It took a very long while. Thirteen years. It took a lot of people. Nine thousand or so. We had to travel a far way. From California to Florida. To wake up awfully early. Five a.m. We took a car, a plane and then a bus before we sat on the shore of Banana Creek in the drizzle of a gray dawn to watch the Mars Science Laboratory – NASA’s newest and largest rover – lift off from Cape Canaveral.
The rover will look for the smallest signs of life.
My husband had a role in its engineering for several years. I do not recall the stretch of time with particularity. In the heroic cause of ordinary life, the days do not shine with glory.
We sat in bleachers for two hours as the minutes and clouds passed. We chatted with our neighbors, compared stories of kids and colleges, and drank coffee and hot chocolate, our gaze focused lightly on the horizon, where a shiny sliver stood against all odds that time could yet stop, or the day turn disastrous.

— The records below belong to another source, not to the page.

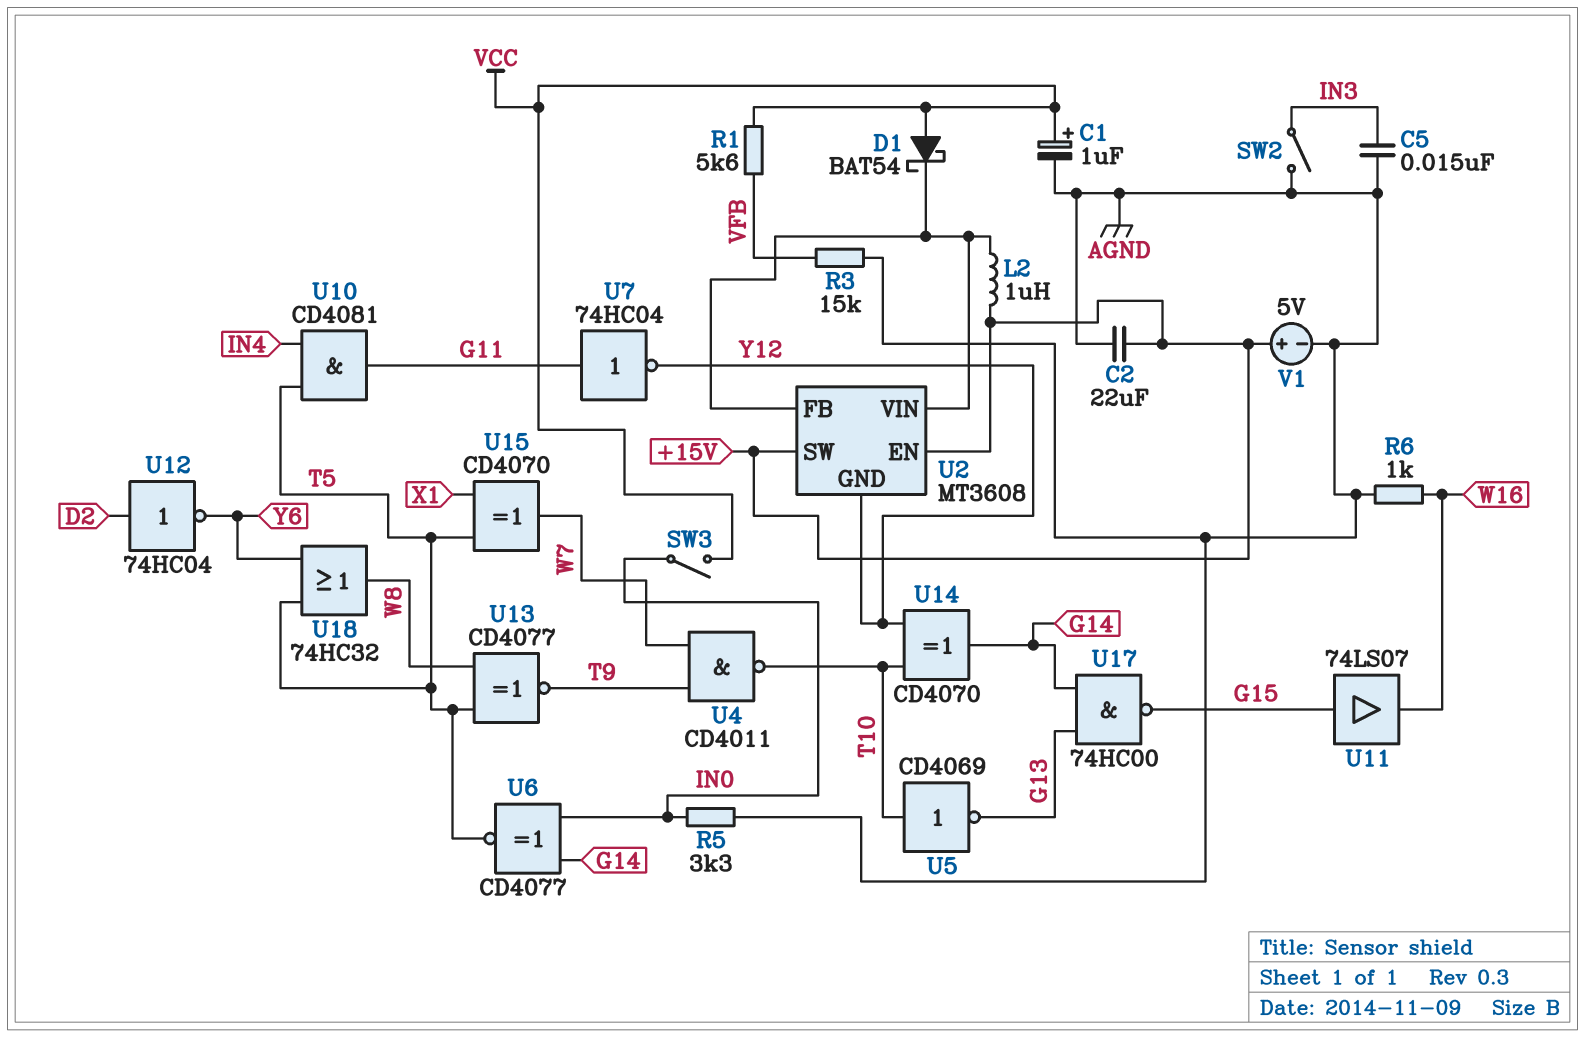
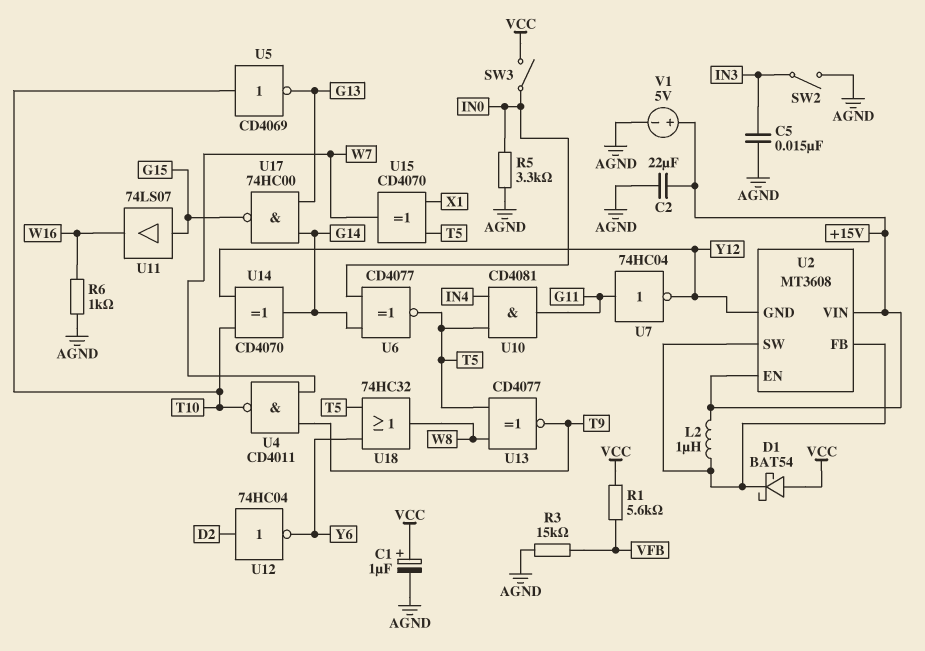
U2 pin SW: +15V -> U2/FB
U2 pin VIN: U2/FB -> +15V

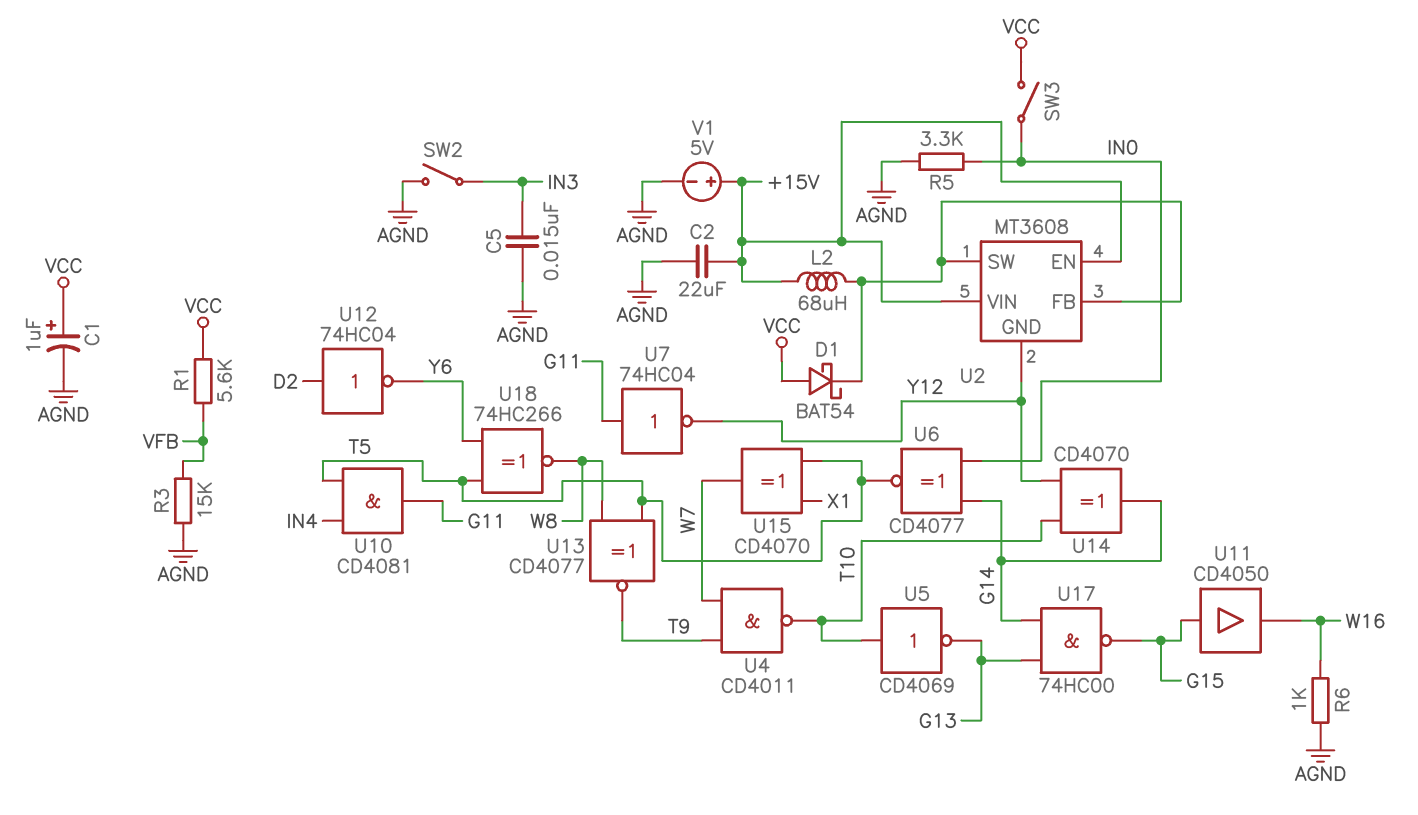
L2: 1uH (+15V, U2/FB) -> 68uH (+15V, U2/FB)
U11: buffer 74LS07 (in G15, out W16) -> buffer CD4050 (in G15, out W16)
U18: OR 74HC32 (in T5, in Y6, out W8) -> XNOR 74HC266 (in T5, in Y6, out W8)

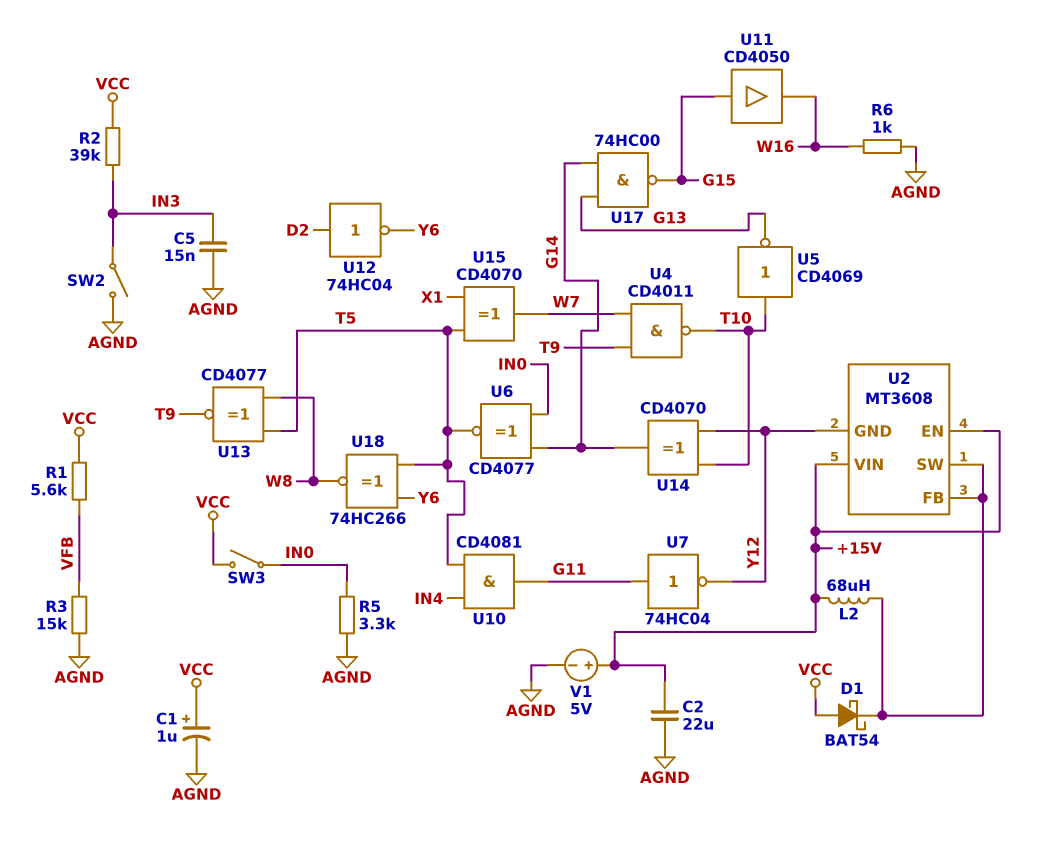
R2: none -> 39k (IN3, VCC)

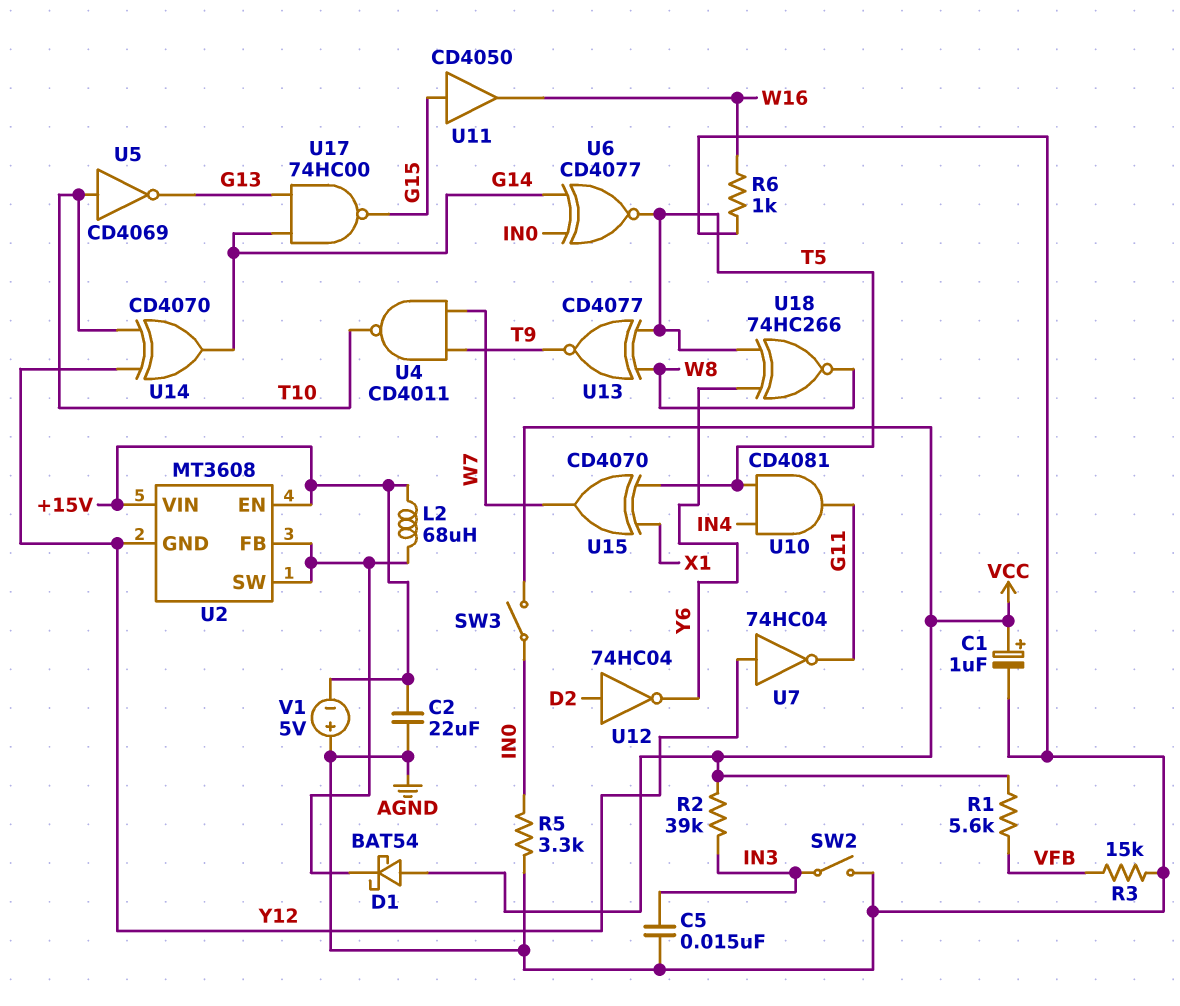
U7: NOT 74HC04 (in G11, out Y12) -> NOT 74HC04 (in Y12, out G11)
V1: 5V (plus +15V, minus AGND) -> 5V (plus AGND, minus +15V)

As the count drew down, the flight director made one more audible poll of system flight controllers for a go/no-go call, a spoken ritual broadcast on loudspeaker. There was no no given. There was only go, and again, go, and again, go.
Go, and all accounted for, go.
Certain then that neither earth nor sky would intercede, we stood and crossed our hearts and sang an anthem, then heard one last benediction, one final decree, a dedication to all the men and women who had risen each day to this task, traversing their own long years and brave distance, in the split second before their work could be judged as success or failure, taking measure by each part, each step, allowing the greatness to be no greater than the small in each of us.
And I thought to myself: Could there ever be life more intelligent than this? The propulsion of human ignition, the momentum of life itself, the genius of the inevitable, irreversible, go.